Schüler: ; / _ () *innen

von Niklas Waglechner und Maximilian Kastner

"Gendern" ist ein sehr umstrittenes Thema. Manche sind dafür, manche dagegen. "Gendern" ist ein starker Eingriff in die deutsche Sprache.

 

Oft liest man in Online-Foren oder Zeitungen solche Formulierungen wie Arbeiter/Innen, Schüler:innen, Doktor*in, Politiker_innen oder InformatikerInnen. In diesem Artikel geht es darum, warum Gendern zwar eine gute Idee ist, aber auch ein großes Problem darstellt und oft missbraucht wird.

 

 Gendern ist einmal eine gute Idee. Die Gleichstellung von Mann und Frau in der deutschen Sprache. Das große Problem: Es gibt keine einheitliche Regelung, viele verwenden eigene Wortkreationen und jeder will mit seinem Geschlecht angesprochen werden.

 

Nicht nur Mann und Frau, sondern alle. Das heißt auch alle absurden Geschlechter wie, dass man sich als Gurke, Flugzeug oder Mann und Frau gleichzeitig fühlt. So kommen auch auch Wörter wie Arbeiterxie, Besuchernin oder auch Gärtnersiem zustande. Unsere Sprache wird so viel komplexer als sie jetzt schon ist und noch schwerer zu erlernen.

 

In Büchern würden zum Beispiel statt: "Jeder der Gruppe, fand es komisch, den Arbeiter beim Arbeiten zuzusehen.", dieser Satz stehen: "Alle der Gruppe, fanden das komisch, die Arbeiterxie bei der Arbeit zuzusehen." Die meisten würden bald keine Bücher mehr lesen und schreiben.
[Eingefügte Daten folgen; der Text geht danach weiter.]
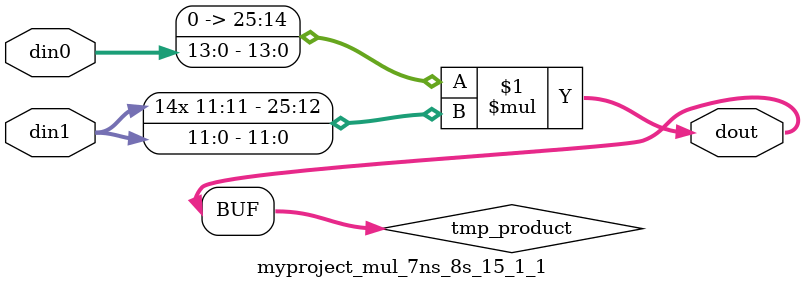
<source format=v>

`timescale 1 ns / 1 ps

 module myproject_mul_7ns_8s_15_1_1(din0, din1, dout);
parameter ID = 1;
parameter NUM_STAGE = 0;
parameter din0_WIDTH = 14;
parameter din1_WIDTH = 12;
parameter dout_WIDTH = 26;

input [din0_WIDTH - 1 : 0] din0; 
input [din1_WIDTH - 1 : 0] din1; 
output [dout_WIDTH - 1 : 0] dout;

wire signed [dout_WIDTH - 1 : 0] tmp_product;

























assign tmp_product = $signed({1'b0, din0}) * $signed(din1);










assign dout = tmp_product;





















endmodule

</source>
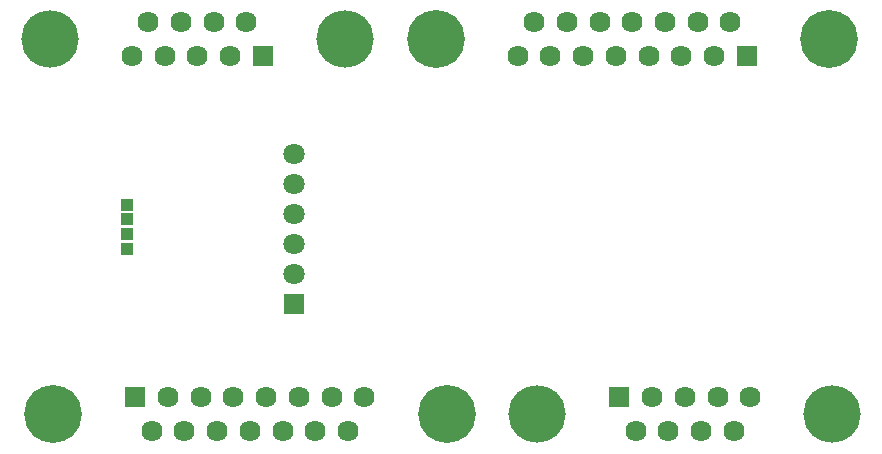
<source format=gbr>
G04 DipTrace 4.0.0.5*
G04 BottomMask.gbr*
%MOIN*%
G04 #@! TF.FileFunction,Soldermask,Bot*
G04 #@! TF.Part,Single*
%ADD64C,0.070866*%
%ADD66R,0.070866X0.070866*%
%ADD68C,0.191339*%
%ADD70C,0.192913*%
%ADD72C,0.070472*%
%ADD74R,0.070472X0.070472*%
%ADD76R,0.043307X0.043307*%
%FSLAX26Y26*%
G04*
G70*
G90*
G75*
G01*
G04 BotMask*
%LPD*%
D76*
X783692Y1569882D3*
Y1619094D3*
Y1668307D3*
Y1717520D3*
D74*
X2850394Y2212795D3*
D72*
X2741339D3*
X2632283D3*
X2523228D3*
X2414173D3*
X2305118D3*
X2196063D3*
X2087008D3*
X2795866Y2324606D3*
X2686811D3*
X2577756D3*
X2468701D3*
X2359646D3*
X2250591D3*
X2141535D3*
D70*
X3124606Y2268701D3*
X1812795D3*
D74*
X1236811Y2212795D3*
D72*
X1127756D3*
X1018701D3*
X909646D3*
X800591D3*
X1182283Y2324606D3*
X1073228D3*
X964173D3*
X855118D3*
D68*
X526772Y2268700D3*
X1510630D3*
D74*
X812008Y1074606D3*
D72*
X921063D3*
X1030118D3*
X1139173D3*
X1248228D3*
X1357283D3*
X1466339D3*
X1575394D3*
X866535Y962795D3*
X975591D3*
X1084646D3*
X1193701D3*
X1302756D3*
X1411811D3*
X1520866D3*
D70*
X537795Y1018701D3*
X1849606D3*
D74*
X2425591Y1074607D3*
D72*
X2534646D3*
X2643701D3*
X2752756D3*
X2861811D3*
X2480118Y962796D3*
X2589173D3*
X2698228D3*
X2807283D3*
D68*
X3135630Y1018701D3*
X2151772D3*
D66*
X1339942Y1387451D3*
D64*
Y1487451D3*
Y1587451D3*
Y1687451D3*
Y1787451D3*
Y1887451D3*
M02*

</source>
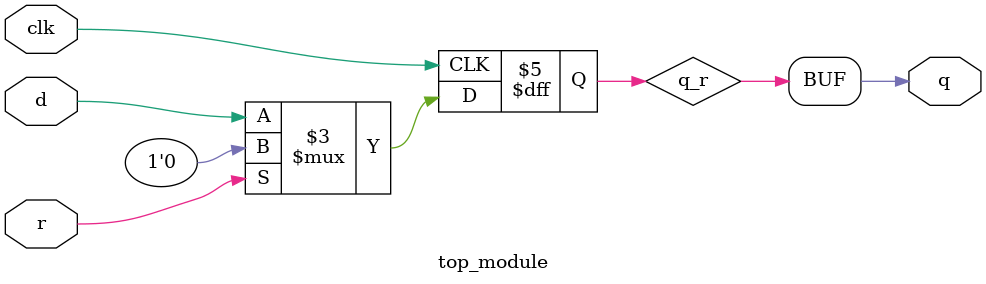
<source format=v>
module top_module (
    input clk,
    input d, 
    input r,   // synchronous reset
    output q);

    reg q_r;
    assign q = q_r;
    always @(posedge clk) 
        if (r) q_r <= 1'b0;
    	else   q_r <= d;
    
endmodule

</source>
Beides ist zu kompliziert.

 

Auch Theaterstücke und Gedichte würden/werden umgeschrieben. Sie reimen sich dann nicht mehr und der Zusammenhang geht nicht mehr hervor.

 

Hier eine gegenderte Bibelstelle: "Wer/xie ihren/seinen/innen Schwester/Bruder hasst, ist ein/e/xie Mörder/innen/xie. Und ihr/innen wisst, dass kein/e/xie Mörder/innen/xie das ewige Leben in sich trägt." Xie steht dabei für nicht binäre Personen, also Personen mit einem Geschlecht, das nicht das männliche oder das weibliche meint.

 

Natürlich wollen nicht alle so extrem gendern. Wir finden, dass es okay ist zu gendern, zum Beispiel in Zeitungen oder offiziellen Schreiben, denn mit "Arbeiterinnen und Arbeiter" oder "die Arbeitenden" sind alle Geschlechter angesprochen. Und das ist gut so.

 

So sollte es in der deutschen Sprache eine einheitliche Regelung geben und nicht jeder mit einem eigenen Symbol wie : ; / _ () * ihr eigenes "Ding" machen.

 

Gendern ist eine gute Idee mit schlechter Umsetzung.